Tuesday, January 26, 2021

Puerto Rico congresswoman questions Trump about recovery funds at risk if he declares emergency

By on February 14, 2019

SAN JUAN – In a letter to President Trump, Puerto Rico’s resident commissioner in the U.S. House of Representatives, Jenniffer González Colón, requested that the White House let Puerto Rico know the fate of previously approved disaster recovery funds for the island.

The Bipartisan Budget Act of 2018 includes more than $2.5 billion allocated for six Flood Risk Management Construction projects in Puerto Rico.

White House Press Secretary Sarah Sanders said Thursday that Trump would sign a government funding bill that does not include the full $5.7 billion he requested to extend the physical barrier with Mexico but would take “other executive action, including a national emergency,” to claw back recovery funds for the building effort.

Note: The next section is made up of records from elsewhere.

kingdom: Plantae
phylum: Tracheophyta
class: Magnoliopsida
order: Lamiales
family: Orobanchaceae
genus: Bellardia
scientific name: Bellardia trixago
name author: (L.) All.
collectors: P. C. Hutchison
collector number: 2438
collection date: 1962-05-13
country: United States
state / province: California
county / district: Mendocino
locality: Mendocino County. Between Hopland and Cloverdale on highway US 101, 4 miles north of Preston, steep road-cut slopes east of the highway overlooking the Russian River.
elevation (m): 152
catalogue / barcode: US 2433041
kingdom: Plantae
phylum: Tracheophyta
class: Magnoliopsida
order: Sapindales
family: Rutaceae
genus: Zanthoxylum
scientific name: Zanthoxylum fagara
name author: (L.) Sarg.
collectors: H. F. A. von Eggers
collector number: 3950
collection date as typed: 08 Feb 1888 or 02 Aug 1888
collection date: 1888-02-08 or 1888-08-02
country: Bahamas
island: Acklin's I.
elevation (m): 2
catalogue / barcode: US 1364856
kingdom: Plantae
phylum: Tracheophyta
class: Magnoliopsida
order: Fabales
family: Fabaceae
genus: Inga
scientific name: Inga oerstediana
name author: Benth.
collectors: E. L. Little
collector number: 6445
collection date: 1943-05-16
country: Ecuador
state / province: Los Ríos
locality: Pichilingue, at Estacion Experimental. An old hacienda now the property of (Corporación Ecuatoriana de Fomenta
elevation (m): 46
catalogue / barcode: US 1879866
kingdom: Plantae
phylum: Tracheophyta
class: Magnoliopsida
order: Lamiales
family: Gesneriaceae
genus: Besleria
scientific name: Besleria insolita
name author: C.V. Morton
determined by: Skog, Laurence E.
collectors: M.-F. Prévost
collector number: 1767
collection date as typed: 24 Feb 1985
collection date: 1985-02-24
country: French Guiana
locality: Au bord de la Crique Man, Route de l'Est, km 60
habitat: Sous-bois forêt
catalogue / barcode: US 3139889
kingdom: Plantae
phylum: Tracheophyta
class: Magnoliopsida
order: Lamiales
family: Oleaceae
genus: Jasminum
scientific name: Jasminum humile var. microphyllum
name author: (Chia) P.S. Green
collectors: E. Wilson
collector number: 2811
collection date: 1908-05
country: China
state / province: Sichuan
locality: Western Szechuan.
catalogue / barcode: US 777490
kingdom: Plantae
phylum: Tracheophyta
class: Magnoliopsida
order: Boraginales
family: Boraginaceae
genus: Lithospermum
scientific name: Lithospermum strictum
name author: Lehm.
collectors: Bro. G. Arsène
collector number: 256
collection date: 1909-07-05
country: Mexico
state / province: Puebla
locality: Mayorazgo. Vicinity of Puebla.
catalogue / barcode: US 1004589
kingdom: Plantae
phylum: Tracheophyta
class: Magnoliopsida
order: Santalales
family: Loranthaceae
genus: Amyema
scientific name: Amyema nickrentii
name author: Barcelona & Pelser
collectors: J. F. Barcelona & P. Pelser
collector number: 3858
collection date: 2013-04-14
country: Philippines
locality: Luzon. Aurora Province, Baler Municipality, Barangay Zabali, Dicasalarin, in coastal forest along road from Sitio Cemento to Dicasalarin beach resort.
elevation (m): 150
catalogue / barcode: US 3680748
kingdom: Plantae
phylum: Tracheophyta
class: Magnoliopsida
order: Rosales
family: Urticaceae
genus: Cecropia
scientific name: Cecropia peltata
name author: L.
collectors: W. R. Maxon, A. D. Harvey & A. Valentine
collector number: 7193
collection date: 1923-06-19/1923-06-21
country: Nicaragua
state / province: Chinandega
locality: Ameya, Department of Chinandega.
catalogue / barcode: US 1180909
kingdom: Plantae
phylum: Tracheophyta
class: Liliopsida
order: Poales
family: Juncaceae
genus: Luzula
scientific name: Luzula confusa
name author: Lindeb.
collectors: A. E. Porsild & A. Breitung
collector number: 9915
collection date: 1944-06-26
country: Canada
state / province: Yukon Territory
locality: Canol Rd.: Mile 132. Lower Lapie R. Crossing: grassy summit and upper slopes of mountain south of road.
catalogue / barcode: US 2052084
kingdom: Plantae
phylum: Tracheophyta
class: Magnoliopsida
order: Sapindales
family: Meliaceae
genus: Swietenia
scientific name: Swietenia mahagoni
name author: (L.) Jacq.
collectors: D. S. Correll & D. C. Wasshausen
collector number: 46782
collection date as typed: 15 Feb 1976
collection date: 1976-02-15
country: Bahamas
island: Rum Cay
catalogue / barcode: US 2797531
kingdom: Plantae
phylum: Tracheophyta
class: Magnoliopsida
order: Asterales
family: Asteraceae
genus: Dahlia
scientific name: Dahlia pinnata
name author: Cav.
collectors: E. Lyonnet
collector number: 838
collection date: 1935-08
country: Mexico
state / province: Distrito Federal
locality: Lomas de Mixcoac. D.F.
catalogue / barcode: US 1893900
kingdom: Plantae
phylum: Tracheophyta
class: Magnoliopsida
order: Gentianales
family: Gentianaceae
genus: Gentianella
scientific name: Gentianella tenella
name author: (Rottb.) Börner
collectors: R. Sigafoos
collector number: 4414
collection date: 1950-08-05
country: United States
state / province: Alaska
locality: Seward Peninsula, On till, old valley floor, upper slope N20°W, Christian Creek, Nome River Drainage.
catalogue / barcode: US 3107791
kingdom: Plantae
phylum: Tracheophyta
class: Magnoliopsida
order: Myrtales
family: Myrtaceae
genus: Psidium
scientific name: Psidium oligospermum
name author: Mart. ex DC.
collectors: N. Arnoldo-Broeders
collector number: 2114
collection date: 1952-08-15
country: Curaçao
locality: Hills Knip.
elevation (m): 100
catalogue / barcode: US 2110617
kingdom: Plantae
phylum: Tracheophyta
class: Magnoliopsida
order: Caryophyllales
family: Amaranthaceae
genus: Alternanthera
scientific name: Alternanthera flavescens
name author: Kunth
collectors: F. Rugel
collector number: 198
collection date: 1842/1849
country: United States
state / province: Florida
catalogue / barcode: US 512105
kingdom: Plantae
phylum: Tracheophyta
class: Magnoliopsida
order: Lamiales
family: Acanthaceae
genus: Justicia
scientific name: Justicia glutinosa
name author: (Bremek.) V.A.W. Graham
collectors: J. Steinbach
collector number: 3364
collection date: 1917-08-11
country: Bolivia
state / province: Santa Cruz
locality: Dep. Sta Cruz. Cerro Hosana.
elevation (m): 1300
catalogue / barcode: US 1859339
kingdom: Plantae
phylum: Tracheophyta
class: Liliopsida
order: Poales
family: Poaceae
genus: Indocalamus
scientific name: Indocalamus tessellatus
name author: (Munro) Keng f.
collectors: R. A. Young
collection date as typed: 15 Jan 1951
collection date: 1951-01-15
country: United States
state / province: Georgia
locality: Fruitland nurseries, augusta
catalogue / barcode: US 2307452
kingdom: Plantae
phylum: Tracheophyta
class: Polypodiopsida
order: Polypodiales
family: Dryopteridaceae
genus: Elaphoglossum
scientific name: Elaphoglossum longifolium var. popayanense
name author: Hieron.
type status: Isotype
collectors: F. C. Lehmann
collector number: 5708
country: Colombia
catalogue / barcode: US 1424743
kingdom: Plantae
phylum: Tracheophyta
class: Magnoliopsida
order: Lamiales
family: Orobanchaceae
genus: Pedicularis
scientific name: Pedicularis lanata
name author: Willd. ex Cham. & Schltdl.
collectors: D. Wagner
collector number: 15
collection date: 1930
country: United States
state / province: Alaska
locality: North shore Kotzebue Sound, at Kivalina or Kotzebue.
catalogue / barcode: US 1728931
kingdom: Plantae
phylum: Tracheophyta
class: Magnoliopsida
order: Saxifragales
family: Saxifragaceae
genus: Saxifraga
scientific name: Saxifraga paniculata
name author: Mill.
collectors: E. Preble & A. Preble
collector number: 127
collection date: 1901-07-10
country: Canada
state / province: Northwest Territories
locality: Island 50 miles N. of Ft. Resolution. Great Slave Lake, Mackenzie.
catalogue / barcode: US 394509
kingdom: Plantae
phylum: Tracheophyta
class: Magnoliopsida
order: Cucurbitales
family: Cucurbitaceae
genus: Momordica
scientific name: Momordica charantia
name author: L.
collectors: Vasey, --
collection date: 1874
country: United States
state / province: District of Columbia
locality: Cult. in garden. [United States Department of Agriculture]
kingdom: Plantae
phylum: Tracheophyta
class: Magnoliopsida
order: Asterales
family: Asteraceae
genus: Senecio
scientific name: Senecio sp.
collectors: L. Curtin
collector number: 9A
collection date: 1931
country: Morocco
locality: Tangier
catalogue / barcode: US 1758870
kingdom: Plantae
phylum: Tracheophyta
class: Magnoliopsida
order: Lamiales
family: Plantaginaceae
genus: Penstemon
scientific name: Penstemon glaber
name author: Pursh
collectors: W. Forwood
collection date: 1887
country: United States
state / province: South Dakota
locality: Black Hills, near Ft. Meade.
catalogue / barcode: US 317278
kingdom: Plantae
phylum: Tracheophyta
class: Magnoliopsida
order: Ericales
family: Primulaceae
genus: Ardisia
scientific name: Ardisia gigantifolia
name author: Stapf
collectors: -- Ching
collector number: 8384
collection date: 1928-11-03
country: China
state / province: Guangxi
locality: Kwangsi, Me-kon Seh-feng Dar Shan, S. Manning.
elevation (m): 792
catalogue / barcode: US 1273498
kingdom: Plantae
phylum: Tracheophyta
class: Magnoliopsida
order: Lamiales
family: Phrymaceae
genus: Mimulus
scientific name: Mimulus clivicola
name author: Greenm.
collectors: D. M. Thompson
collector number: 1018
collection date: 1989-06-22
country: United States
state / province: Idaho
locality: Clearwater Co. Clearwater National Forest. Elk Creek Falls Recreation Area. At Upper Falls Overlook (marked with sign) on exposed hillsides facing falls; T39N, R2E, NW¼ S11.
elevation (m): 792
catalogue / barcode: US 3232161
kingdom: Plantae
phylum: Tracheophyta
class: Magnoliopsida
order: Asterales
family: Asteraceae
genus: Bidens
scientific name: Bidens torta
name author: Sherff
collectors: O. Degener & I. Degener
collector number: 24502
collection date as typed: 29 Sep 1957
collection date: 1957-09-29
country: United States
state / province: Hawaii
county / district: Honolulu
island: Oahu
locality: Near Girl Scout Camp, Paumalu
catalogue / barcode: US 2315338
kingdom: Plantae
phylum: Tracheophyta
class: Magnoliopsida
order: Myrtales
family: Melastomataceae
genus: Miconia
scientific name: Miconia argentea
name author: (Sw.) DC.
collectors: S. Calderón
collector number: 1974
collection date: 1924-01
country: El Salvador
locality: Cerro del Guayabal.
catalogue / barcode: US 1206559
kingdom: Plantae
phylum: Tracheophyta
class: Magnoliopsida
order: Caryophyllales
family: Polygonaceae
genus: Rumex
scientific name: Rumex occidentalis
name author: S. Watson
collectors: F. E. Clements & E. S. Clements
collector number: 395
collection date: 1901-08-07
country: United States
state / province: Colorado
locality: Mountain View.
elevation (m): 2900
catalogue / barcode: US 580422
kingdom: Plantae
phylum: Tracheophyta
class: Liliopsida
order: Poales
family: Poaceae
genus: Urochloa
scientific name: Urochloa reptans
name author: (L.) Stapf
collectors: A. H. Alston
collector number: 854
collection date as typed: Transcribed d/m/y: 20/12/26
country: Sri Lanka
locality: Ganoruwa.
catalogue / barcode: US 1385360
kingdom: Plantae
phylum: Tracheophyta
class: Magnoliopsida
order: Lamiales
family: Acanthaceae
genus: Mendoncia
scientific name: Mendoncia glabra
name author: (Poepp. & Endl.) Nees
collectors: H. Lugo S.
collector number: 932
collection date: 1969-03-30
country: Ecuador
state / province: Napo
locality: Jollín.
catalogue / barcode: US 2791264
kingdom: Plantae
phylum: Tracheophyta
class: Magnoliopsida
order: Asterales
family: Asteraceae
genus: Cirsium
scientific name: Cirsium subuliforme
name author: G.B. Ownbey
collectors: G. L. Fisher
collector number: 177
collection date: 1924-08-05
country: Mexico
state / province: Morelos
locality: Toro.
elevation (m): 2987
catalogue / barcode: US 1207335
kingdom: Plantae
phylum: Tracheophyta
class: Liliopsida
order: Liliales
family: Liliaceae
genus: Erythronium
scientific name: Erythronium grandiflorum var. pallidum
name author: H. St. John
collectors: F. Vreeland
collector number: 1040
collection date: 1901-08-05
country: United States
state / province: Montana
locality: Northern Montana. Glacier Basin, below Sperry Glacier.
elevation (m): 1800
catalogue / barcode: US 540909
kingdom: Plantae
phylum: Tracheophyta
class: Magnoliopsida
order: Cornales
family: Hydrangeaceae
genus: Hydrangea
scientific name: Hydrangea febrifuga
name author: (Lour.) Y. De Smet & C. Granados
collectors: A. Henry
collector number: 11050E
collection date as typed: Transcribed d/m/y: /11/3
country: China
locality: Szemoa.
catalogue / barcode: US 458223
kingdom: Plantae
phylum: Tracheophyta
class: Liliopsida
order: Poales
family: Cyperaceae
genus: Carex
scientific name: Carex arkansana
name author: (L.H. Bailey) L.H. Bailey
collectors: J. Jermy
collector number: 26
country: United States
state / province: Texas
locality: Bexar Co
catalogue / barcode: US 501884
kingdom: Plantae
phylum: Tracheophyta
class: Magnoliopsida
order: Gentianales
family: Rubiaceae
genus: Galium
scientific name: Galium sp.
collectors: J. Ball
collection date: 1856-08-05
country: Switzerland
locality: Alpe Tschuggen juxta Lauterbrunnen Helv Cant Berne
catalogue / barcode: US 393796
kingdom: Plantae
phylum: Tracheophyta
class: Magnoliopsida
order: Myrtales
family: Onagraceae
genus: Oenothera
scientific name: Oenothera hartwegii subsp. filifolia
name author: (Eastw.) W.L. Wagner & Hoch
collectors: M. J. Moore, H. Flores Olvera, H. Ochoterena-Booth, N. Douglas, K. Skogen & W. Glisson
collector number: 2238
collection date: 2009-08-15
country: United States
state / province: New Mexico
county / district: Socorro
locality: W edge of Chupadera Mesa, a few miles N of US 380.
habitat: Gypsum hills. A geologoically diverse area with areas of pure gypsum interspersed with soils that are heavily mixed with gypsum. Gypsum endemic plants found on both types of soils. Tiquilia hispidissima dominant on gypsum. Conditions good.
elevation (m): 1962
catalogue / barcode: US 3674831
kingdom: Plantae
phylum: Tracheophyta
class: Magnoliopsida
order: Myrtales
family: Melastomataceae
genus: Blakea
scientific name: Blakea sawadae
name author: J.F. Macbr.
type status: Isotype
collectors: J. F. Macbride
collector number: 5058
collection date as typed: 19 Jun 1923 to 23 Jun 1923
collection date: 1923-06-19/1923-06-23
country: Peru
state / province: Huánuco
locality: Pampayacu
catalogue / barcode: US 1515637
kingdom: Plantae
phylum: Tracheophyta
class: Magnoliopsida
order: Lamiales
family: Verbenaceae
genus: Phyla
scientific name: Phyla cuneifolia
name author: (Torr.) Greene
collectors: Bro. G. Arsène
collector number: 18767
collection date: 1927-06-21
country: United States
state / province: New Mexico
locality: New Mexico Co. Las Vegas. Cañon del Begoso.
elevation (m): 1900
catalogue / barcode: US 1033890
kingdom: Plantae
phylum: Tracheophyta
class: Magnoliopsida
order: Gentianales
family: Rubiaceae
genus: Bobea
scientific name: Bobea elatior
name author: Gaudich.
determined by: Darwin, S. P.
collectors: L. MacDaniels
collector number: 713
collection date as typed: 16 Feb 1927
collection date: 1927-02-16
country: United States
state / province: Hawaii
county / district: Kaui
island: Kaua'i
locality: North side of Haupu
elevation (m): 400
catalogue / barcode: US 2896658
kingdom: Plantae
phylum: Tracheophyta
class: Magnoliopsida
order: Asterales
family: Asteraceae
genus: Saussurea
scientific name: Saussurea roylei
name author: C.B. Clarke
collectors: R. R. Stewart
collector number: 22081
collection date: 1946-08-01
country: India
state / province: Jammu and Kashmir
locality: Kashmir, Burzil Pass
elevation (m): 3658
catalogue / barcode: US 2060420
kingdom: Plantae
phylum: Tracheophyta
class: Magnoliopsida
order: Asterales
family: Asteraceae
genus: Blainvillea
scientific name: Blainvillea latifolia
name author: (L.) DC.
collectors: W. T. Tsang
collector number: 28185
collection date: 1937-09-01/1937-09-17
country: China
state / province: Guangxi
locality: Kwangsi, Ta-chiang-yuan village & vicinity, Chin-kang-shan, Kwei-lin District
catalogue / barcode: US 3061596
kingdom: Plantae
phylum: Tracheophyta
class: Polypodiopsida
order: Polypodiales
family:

The disaster recovery funds approved for the island may be at stake because the president would have access to funds that have not been obligated, or connected to already signed contracts.

The full text of González Colón’s letter follows:

“I write to express my profound concern by repeated news reports that suggest up to $2.5 billion in U.S Army Corps of Engineers (USACE) reconstruction funds for Puerto Rico may be redirected to secure the southern border.

As you are keenly aware from your visit to Puerto Rico in the wake of Hurricanes Irma and Maria and through the recovery assistance that you have authorized, the territory was devastated by these disasters. The most recent damage estimates exceed $139 billion.

After your major disaster declaration, Congress passed disaster supplemental appropriations to aid people and communities in need.  Following months of initial recovery and lifesaving efforts, Puerto Ricans and those dedicated to the resurgence of the island have begun the rebuilding phase of recovery.

The funds appropriated by Congress under the Bipartisan Budget Act of 2018 (P.L. 115-123) included a package of $17.4 billion to the USACE for disaster recovery across the nation, out of which more than $2.5 billion were allocated for 6 major Flood Risk Management Construction projects across Puerto Rico. Seventeen months after the impact of Hurricane Maria, these projects remain critical for the recovery and economic resurgence of the people of Puerto Rico.

The idea that these projects, essential to the recovery of some of the most disadvantaged communities of American citizens, are being looked at as sources of funding for other projects that the new congressional leadership is unwilling to fully fund, creates extreme anxiety not only in the Puerto Rican community in the island and mainland but also in the various states where such projects were allocated for disaster recovery and mitigation. It feeds a negative narrative about your Administration that has been and will be used to deride all the effort previously carried out.

It is essential that the White House put forth a firm statement as to what can the people of Puerto Rico expect regarding their future recovery effort.  You must come forth as the strongest advocate for preserving the funding of these works and put an end to these rumors.

I understand the importance of securing our southern border, an effort which I have publicly supported. Puerto Rico, America’s Southernmost border and where the United States becomes a Caribbean nation, also must tackle with border issues. Any loss of grants to tackle infrastructure problems, aggravates our capacity to deal with other problems, including our border-related issues, including drug interdiction. Therefore, I request that you maintain your commitment to provide disaster funds for designated projects in Puerto Rico.”